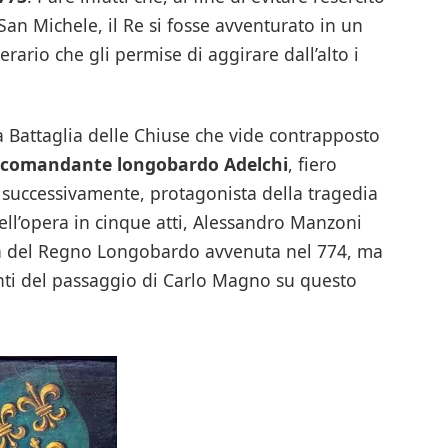
an Michele, il Re si fosse avventurato in un
rario che gli permise di aggirare dall’alto i
ca Battaglia delle Chiuse che vide contrapposto
comandante longobardo Adelchi
, fiero
, successivamente, protagonista della tragedia
ll’opera in cinque atti, Alessandro Manzoni
uta del Regno Longobardo avvenuta nel 774, ma
nti del passaggio di Carlo Magno su questo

· · · · ·

> Work instructions: Beginning with the line that has "protagonista della tragedia", set down every line of the entries above through the final one, unchanged.

> Exercise output:
, successivamente, protagonista della tragedia
ll’opera in cinque atti, Alessandro Manzoni
uta del Regno Longobardo avvenuta nel 774, ma
nti del passaggio di Carlo Magno su questo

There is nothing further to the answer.